» **Assignment**: Print each line of the listing once more, precisely as given.

━━━━━━━━━━━━━━━━━━━━

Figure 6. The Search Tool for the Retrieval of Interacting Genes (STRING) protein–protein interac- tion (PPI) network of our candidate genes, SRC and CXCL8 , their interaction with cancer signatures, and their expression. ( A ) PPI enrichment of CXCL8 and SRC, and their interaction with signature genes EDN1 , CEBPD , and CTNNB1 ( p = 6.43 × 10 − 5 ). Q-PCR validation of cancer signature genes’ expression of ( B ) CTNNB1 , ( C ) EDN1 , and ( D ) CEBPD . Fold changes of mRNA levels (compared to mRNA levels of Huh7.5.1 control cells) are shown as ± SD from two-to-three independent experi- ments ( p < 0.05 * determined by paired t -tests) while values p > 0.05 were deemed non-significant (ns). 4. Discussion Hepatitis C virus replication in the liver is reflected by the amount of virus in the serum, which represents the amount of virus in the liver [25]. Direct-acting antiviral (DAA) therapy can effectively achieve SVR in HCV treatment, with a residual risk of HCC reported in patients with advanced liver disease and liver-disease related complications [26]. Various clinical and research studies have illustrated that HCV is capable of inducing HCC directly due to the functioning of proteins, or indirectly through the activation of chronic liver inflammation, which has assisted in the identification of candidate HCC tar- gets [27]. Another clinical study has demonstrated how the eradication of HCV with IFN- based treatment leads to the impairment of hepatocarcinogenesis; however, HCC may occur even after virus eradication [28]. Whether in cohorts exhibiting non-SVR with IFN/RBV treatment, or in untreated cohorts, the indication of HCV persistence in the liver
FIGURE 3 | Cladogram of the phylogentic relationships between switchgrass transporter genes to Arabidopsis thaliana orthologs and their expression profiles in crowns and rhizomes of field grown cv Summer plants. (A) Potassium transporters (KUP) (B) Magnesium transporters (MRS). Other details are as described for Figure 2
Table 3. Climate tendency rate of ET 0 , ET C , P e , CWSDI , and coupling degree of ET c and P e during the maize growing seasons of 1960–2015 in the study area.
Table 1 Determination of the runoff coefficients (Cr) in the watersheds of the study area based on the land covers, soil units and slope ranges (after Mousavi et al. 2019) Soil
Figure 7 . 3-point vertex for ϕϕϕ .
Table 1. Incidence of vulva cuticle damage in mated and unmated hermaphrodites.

━━━━━━━━━━━━━━━━━━━━

» **Answer space**:
Figure 6. The Search Tool for the Retrieval of Interacting Genes (STRING) protein–protein interac- tion (PPI) network of our candidate genes, SRC and CXCL8 , their interaction with cancer signatures, and their expression. ( A ) PPI enrichment of CXCL8 and SRC, and their interaction with signature genes EDN1 , CEBPD , and CTNNB1 ( p = 6.43 × 10 − 5 ). Q-PCR validation of cancer signature genes’ expression of ( B ) CTNNB1 , ( C ) EDN1 , and ( D ) CEBPD . Fold changes of mRNA levels (compared to mRNA levels of Huh7.5.1 control cells) are shown as ± SD from two-to-three independent experi- ments ( p < 0.05 * determined by paired t -tests) while values p > 0.05 were deemed non-significant (ns). 4. Discussion Hepatitis C virus replication in the liver is reflected by the amount of virus in the serum, which represents the amount of virus in the liver [25]. Direct-acting antiviral (DAA) therapy can effectively achieve SVR in HCV treatment, with a residual risk of HCC reported in patients with advanced liver disease and liver-disease related complications [26]. Various clinical and research studies have illustrated that HCV is capable of inducing HCC directly due to the functioning of proteins, or indirectly through the activation of chronic liver inflammation, which has assisted in the identification of candidate HCC tar- gets [27]. Another clinical study has demonstrated how the eradication of HCV with IFN- based treatment leads to the impairment of hepatocarcinogenesis; however, HCC may occur even after virus eradication [28]. Whether in cohorts exhibiting non-SVR with IFN/RBV treatment, or in untreated cohorts, the indication of HCV persistence in the liver
FIGURE 3 | Cladogram of the phylogentic relationships between switchgrass transporter genes to Arabidopsis thaliana orthologs and their expression profiles in crowns and rhizomes of field grown cv Summer plants. (A) Potassium transporters (KUP) (B) Magnesium transporters (MRS). Other details are as described for Figure 2
Table 3. Climate tendency rate of ET 0 , ET C , P e , CWSDI , and coupling degree of ET c and P e during the maize growing seasons of 1960–2015 in the study area.
Table 1 Determination of the runoff coefficients (Cr) in the watersheds of the study area based on the land covers, soil units and slope ranges (after Mousavi et al. 2019) Soil
Figure 7 . 3-point vertex for ϕϕϕ .
Table 1. Incidence of vulva cuticle damage in mated and unmated hermaphrodites.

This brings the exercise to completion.